Monday, February 18, 2008

A Team Holding Steady, and an MVP Reconsidered

After a long weekend away Up North, including a return trip that featured a series of wrong/missed turns in northern New Jersey and southeastern Pennsylvania (curses forever on Allentown), I’m pleased to return home to find the Capitals holding steady. There they sit, still in a second-place tie with Atlanta and only two points behind destined-for-not-first-place Carolina. One game in hand over the former and now back to two in hand over the latter. Holding steady. Good stuff.

Also holding steady: Alex Ovechkin as the league’s leading scorer, still a full solid point ahead of New Savior of Hockey Evgeni Malkin, despite apparently playing the last two games with the flu.

Brief aside on Malkin: It’s hard to poo-poo his recent hot streak of 25 points in 13 games, but it’s not hard to suggest we should all give real consideration to revoking Sidney Crosby’s MVP award from last season. An assumed premise of awarding the Hart trophy is that the MVP makes his teammates better. It’s astoundingly clear given Malkin’s sans-Sid performances the last several weeks that Crosby’s presence and media-imposed “shadow” did nothing but severely impede the development of Malkin. Yes, Malkin won the Calder last season, but was that nothing more than the hockey media’s way of repenting to their deity Crosby for not granting him his birthright of the same award the previous season? Did they do this even perhaps knowing that their MVP god was holding back his supposed prodigy? Is this ranting perhaps being propelled by the delirium resulting from a rather frantic and stressful seven and a half hour drive down the East Coast? Probably. Nevertheless, the Canadian media should immediately begin penning articles to the effect that Evgeni Malkin should be signed by the Maple Leafs or Canadiens, because his talent clearly deserves a greater stage than will be provided in Pittsburgh once Sidney retunrs. End of no-longer-brief aside.

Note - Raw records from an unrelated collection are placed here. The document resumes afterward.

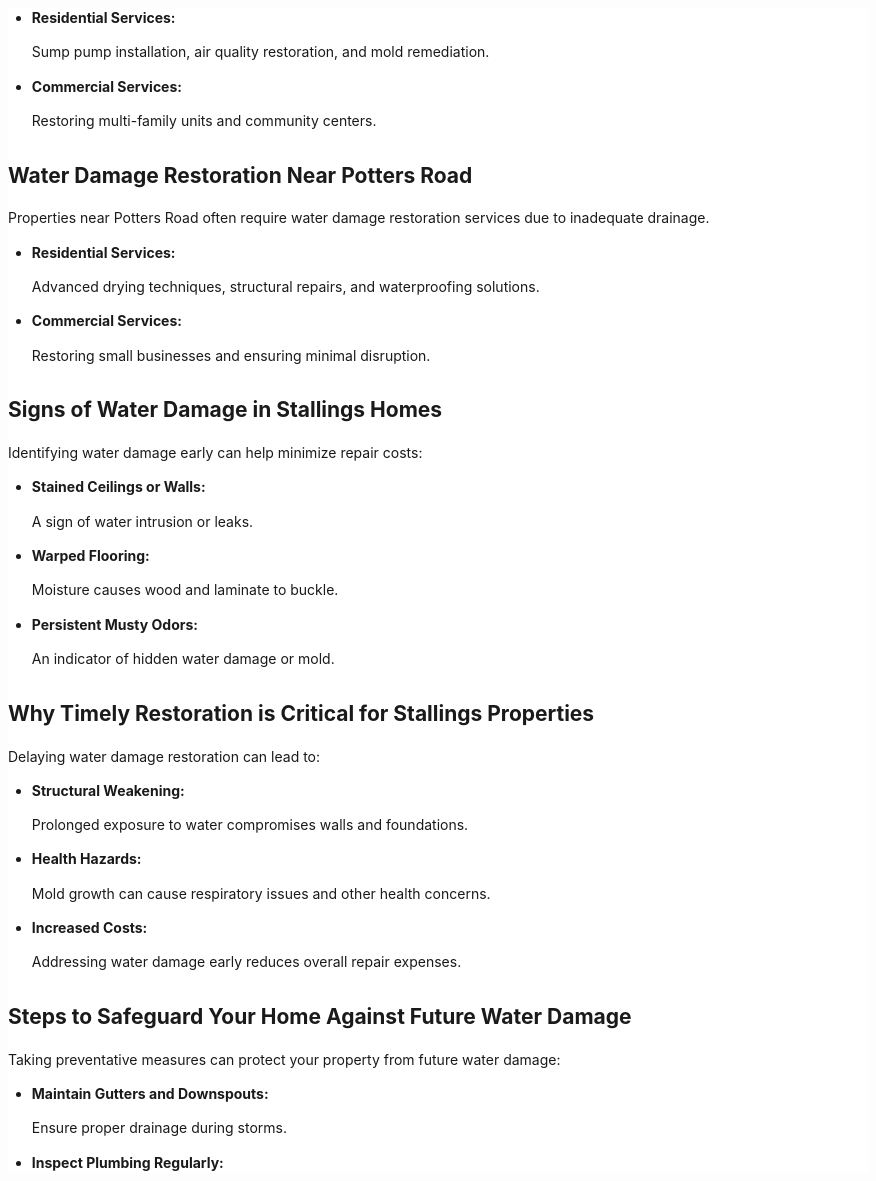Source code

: * **Residential Services:**

   Sump pump installation, air quality restoration, and mold remediation.
* **Commercial Services:**

   Restoring multi-family units and community centers.

## **Water Damage Restoration Near Potters Road**

Properties near Potters Road often require water damage restoration services due to inadequate drainage.

* **Residential Services:**

   Advanced drying techniques, structural repairs, and waterproofing solutions.
* **Commercial Services:**

   Restoring small businesses and ensuring minimal disruption.

## **Signs of Water Damage in Stallings Homes**

Identifying water damage early can help minimize repair costs:

* **Stained Ceilings or Walls:**

   A sign of water intrusion or leaks.
* **Warped Flooring:**

   Moisture causes wood and laminate to buckle.
* **Persistent Musty Odors:**

   An indicator of hidden water damage or mold.

## **Why Timely Restoration is Critical for Stallings Properties**

Delaying water damage restoration can lead to:

* **Structural Weakening:**

   Prolonged exposure to water compromises walls and foundations.
* **Health Hazards:**

   Mold growth can cause respiratory issues and other health concerns.
* **Increased Costs:**

   Addressing water damage early reduces overall repair expenses.

## **Steps to Safeguard Your Home Against Future Water Damage**

Taking preventative measures can protect your property from future water damage:

* **Maintain Gutters and Downspouts:**

   Ensure proper drainage during storms.
* **Inspect Plumbing Regularly:**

So where were we? Oh yes, Caps still very nearly on top, Ovechkin still on top. Even the seventh or eighth seed Plan B looks good, with scant points between the Capitals and those positions should this Southeast Division title miraculously not prove as imminent as we believe it to be.

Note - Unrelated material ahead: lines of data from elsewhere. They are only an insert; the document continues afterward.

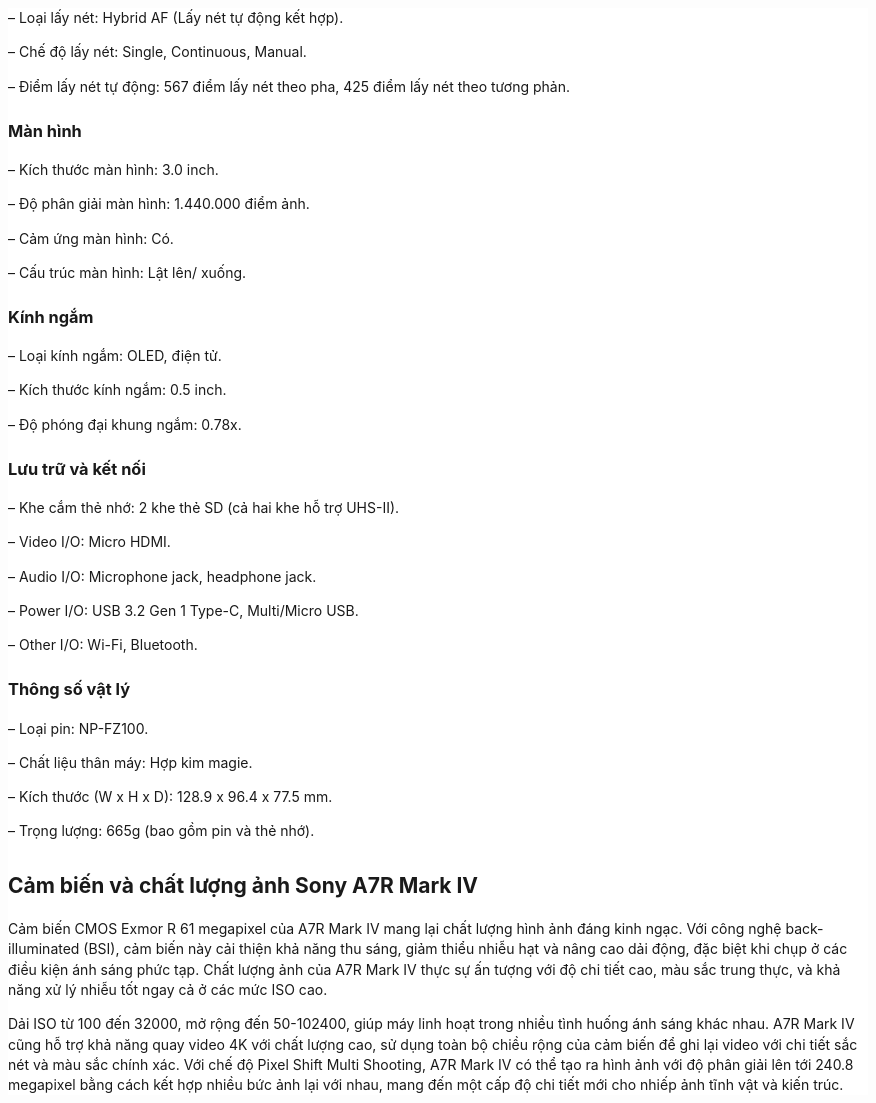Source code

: – Loại lấy nét: Hybrid AF (Lấy nét tự động kết hợp).

– Chế độ lấy nét: Single, Continuous, Manual.

– Điểm lấy nét tự động: 567 điểm lấy nét theo pha, 425 điểm lấy nét theo tương phản.

### Màn hình

– Kích thước màn hình: 3.0 inch.

– Độ phân giải màn hình: 1.440.000 điểm ảnh.

– Cảm ứng màn hình: Có.

– Cấu trúc màn hình: Lật lên/ xuống.

### Kính ngắm

– Loại kính ngắm: OLED, điện tử.

– Kích thước kính ngắm: 0.5 inch.

– Độ phóng đại khung ngắm: 0.78x.

### Lưu trữ và kết nối

– Khe cắm thẻ nhớ: 2 khe thẻ SD (cả hai khe hỗ trợ UHS-II).

– Video I/O: Micro HDMI.

– Audio I/O: Microphone jack, headphone jack.

– Power I/O: USB 3.2 Gen 1 Type-C, Multi/Micro USB.

– Other I/O: Wi-Fi, Bluetooth.

### Thông số vật lý

– Loại pin: NP-FZ100.

– Chất liệu thân máy: Hợp kim magie.

– Kích thước (W x H x D): 128.9 x 96.4 x 77.5 mm.

– Trọng lượng: 665g (bao gồm pin và thẻ nhớ).

## Cảm biến và chất lượng ảnh Sony A7R Mark IV

Cảm biến CMOS Exmor R 61 megapixel của A7R Mark IV mang lại chất lượng hình ảnh đáng kinh ngạc. Với công nghệ back-illuminated (BSI), cảm biến này cải thiện khả năng thu sáng, giảm thiểu nhiễu hạt và nâng cao dải động, đặc biệt khi chụp ở các điều kiện ánh sáng phức tạp. Chất lượng ảnh của A7R Mark IV thực sự ấn tượng với độ chi tiết cao, màu sắc trung thực, và khả năng xử lý nhiễu tốt ngay cả ở các mức ISO cao.

Dải ISO từ 100 đến 32000, mở rộng đến 50-102400, giúp máy linh hoạt trong nhiều tình huống ánh sáng khác nhau. A7R Mark IV cũng hỗ trợ khả năng quay video 4K với chất lượng cao, sử dụng toàn bộ chiều rộng của cảm biến để ghi lại video với chi tiết sắc nét và màu sắc chính xác. Với chế độ Pixel Shift Multi Shooting, A7R Mark IV có thể tạo ra hình ảnh với độ phân giải lên tới 240.8 megapixel bằng cách kết hợp nhiều bức ảnh lại với nhau, mang đến một cấp độ chi tiết mới cho nhiếp ảnh tĩnh vật và kiến trúc.
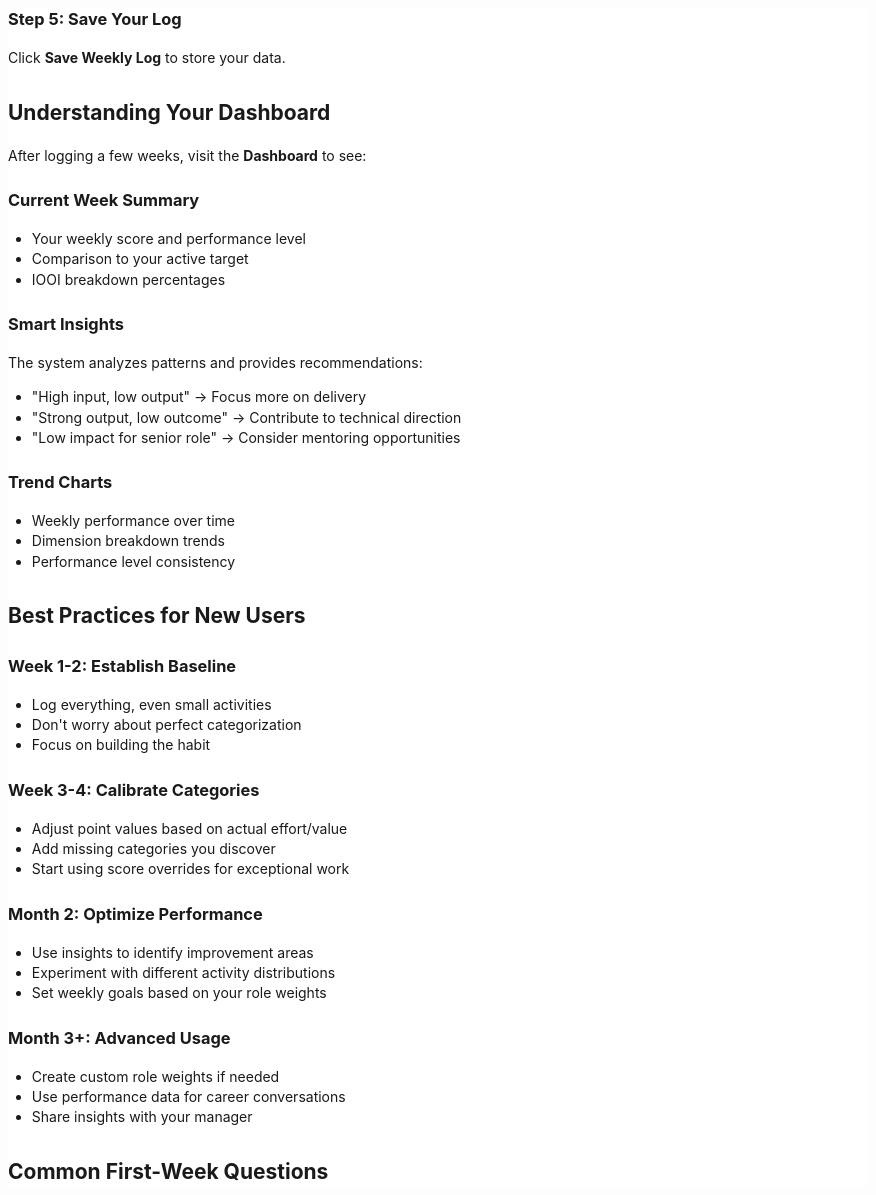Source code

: ### Step 5: Save Your Log

Click **Save Weekly Log** to store your data.

## Understanding Your Dashboard

After logging a few weeks, visit the **Dashboard** to see:

### Current Week Summary
- Your weekly score and performance level
- Comparison to your active target
- IOOI breakdown percentages

### Smart Insights
The system analyzes patterns and provides recommendations:
- "High input, low output" → Focus more on delivery
- "Strong output, low outcome" → Contribute to technical direction
- "Low impact for senior role" → Consider mentoring opportunities

### Trend Charts
- Weekly performance over time
- Dimension breakdown trends
- Performance level consistency

## Best Practices for New Users

### Week 1-2: Establish Baseline
- Log everything, even small activities
- Don't worry about perfect categorization
- Focus on building the habit

### Week 3-4: Calibrate Categories
- Adjust point values based on actual effort/value
- Add missing categories you discover
- Start using score overrides for exceptional work

### Month 2: Optimize Performance
- Use insights to identify improvement areas
- Experiment with different activity distributions
- Set weekly goals based on your role weights

### Month 3+: Advanced Usage
- Create custom role weights if needed
- Use performance data for career conversations
- Share insights with your manager

## Common First-Week Questions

Two final positive items of note: it seems that secondary scoring we’ve been hearing is so necessary picked it up a bit while Alex was bravely fighting through his flu bug. Newly extended Tomas Fleishmann picked up a couple goals, and Alex S. took a break from hooking and slashing to record a game-winner. All the while, Olie Kolzig continues his recent run of success. I’m truly sad to have missed his reportedly masterful mastering of the Lightning. Look: the GAA is now below 3 (2.99)! And look out Johan Holmqvist and Ray Emery: you’re about to be vaulted in terms of save percentage. Like the Caps as a whole, Kolzig is on the rise late in the season after a rough start. We see that save percentage settling nicely in the respectable area of .900, just as we see the team settling in the most respectable area of #3 seed.